The Islamic State group’s loss of the northern Syrian town of Manbij to U.S.-backed fighters marks the latest in a string of defeats for the extremists across their self-styled caliphate in Syria and Iraq.
The strategic town, which lies on a supply route between the Turkish border and the de facto IS capital, Raqqa, fell to the Kurdish-led Syria Democratic Forces on Friday after more than two months of heavy fighting and U.S.-led airstrikes. The Britain-based Syrian Observatory for Human Rights says the fighting claimed more than 1,700 lives, including more than 400 civilians.
IS still controls large areas of Syria as well as Iraq’s second largest city, Mosul. It has also claimed major terrorist attacks in recent months, including the Orlando shooting, the Nice truck attack, and a Baghdad bombing that killed some 300 people.
But Lt. Gen. Sean MacFarland, the top U.S. commander for the fight against IS, said this week that some 45,000 IS militants have been removed from the battlefield, reducing the group’s total numbers to as few as 15,000.

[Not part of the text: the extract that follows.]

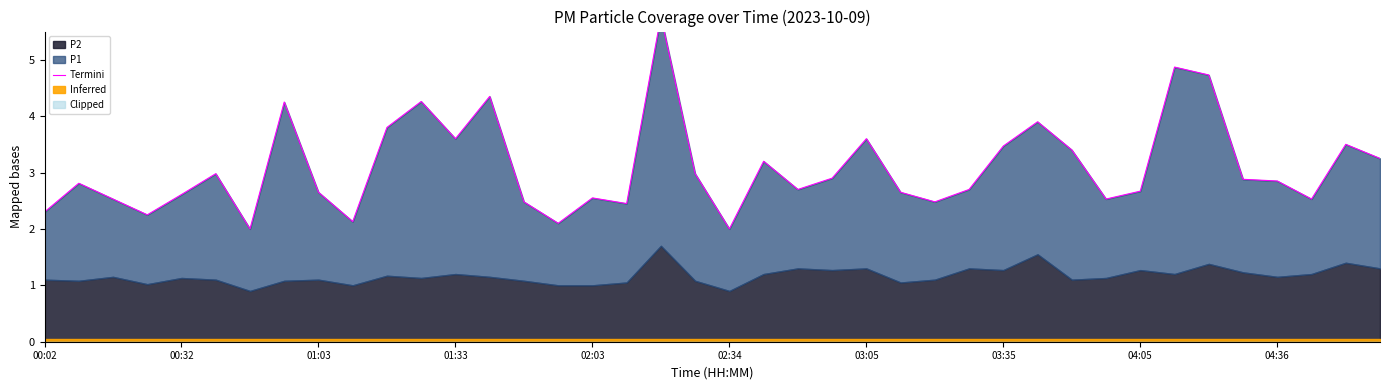

What value does the data have at 01:33?

3.6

Here is a look at the IS group’s recent territorial setbacks.
Iraqi forces captured Fallujah in late June after a five-week offensive. Fallujah is just an hour’s drive west of Baghdad, and in early 2014 became the first Iraqi city to fall to IS. The Sunni city was an insurgent stronghold following the 2003 U.S.-led invasion, and more than 100 American soldiers were killed in house-by-house fighting there in 2004.
Syrian government forces aided by Russian airstrikes drove IS out of Palmyra, an eastern oasis town known for its stunning Roman-era ruins, in March. During their 10-month reign, the extremists destroyed 2,000-year-old temples and other monuments in the town’s UNESCO world heritage site, once one of Syria’s main tourist attractions. The extremists view such ancient ruins as monuments to idolatry.

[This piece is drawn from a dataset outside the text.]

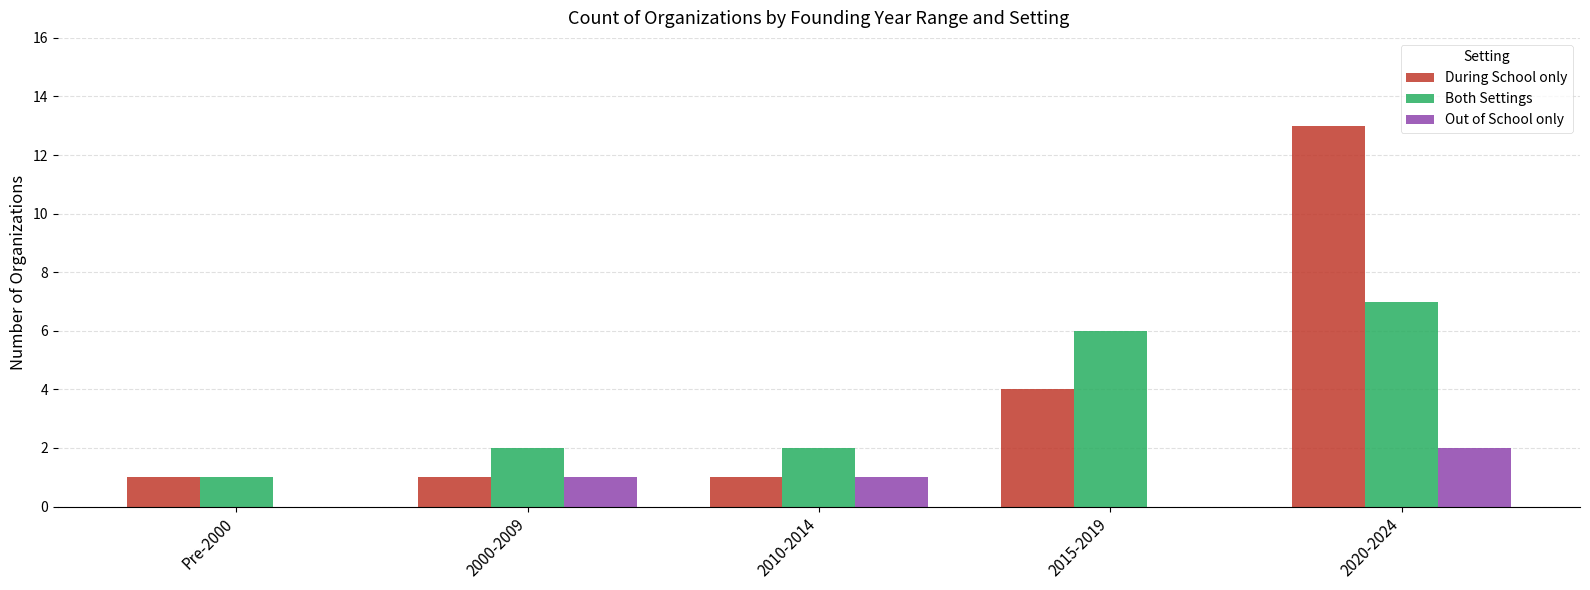

True or false: During School only has a value of 2 at 2000-2009.

False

Iraq declared the capital of its western Anbar province “fully liberated” in February after months of fighting. As in Fallujah, Iraqi forces laid siege to the city and then gradually pushed in with the aid of heavy U.S. airstrikes. The battle to recapture Ramadi destroyed much of the city, and most of its residents have yet to return home.
The SDF captured some 927 square miles of territory from IS in northern Syria in February alone, including the strategic town of Shaddadeh, on the main road linking Raqqa and Mosul. The strip of territory along the Turkish border had been used to bring in supplies and foreign fighters.

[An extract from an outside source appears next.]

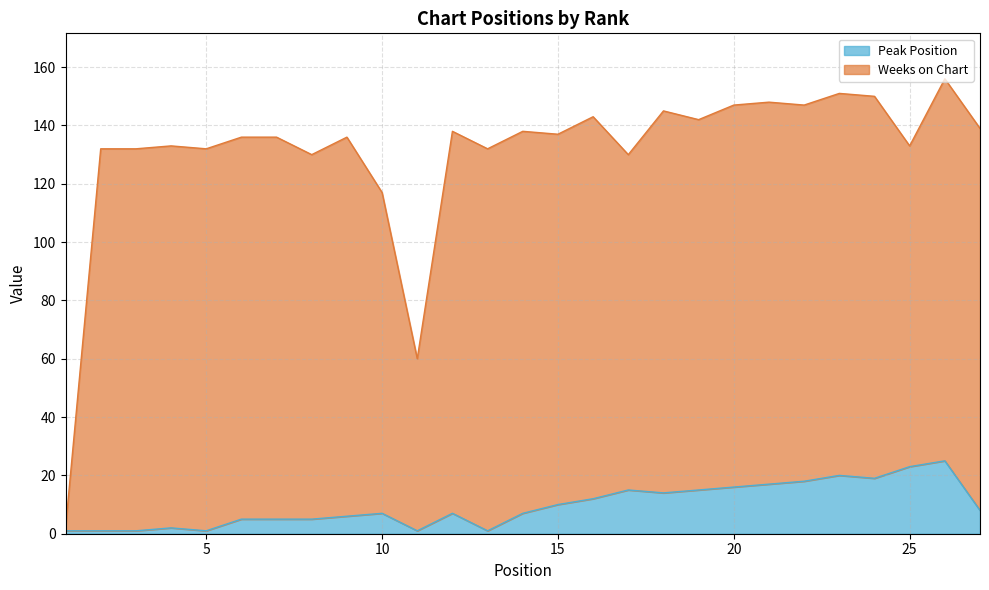

What is the sum of the values at 1 and 7?

6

Iraqi and Syrian Kurdish forces pushed IS out of Sinjar, west of Mosul, in November 2015 with the help of a U.S.-led air campaign. When IS overran the town in 2014, the extremists killed and enslaved thousands of members of Iraq’s Yazidi religious minority. The recapture of the town severed a major supply route between IS-ruled territories in Iraq and Syria.
Syrian Kurdish forces captured the northern Syrian town of Tal Abyad in July 2015, handing the extremist group its biggest loss in Syria since the establishment of its self-proclaimed caliphate the year before. The loss of Tal Abyad severed the most direct supply route from the Turkish border to Raqqa, forcing IS to rely on a narrow belt of territory further west, including Manbij.
The Libyan city of Sirte, seized by a powerful IS affiliate last year, was once seen as a fallback option for the extremist group if it were ever defeated in Iraq and Syria. But Libyan forces launched an offensive to retake Sirte in June, and earlier this week captured a number of strategic locations with the aid of U.S. airstrikes. Officials say the city is now 70 percent liberated.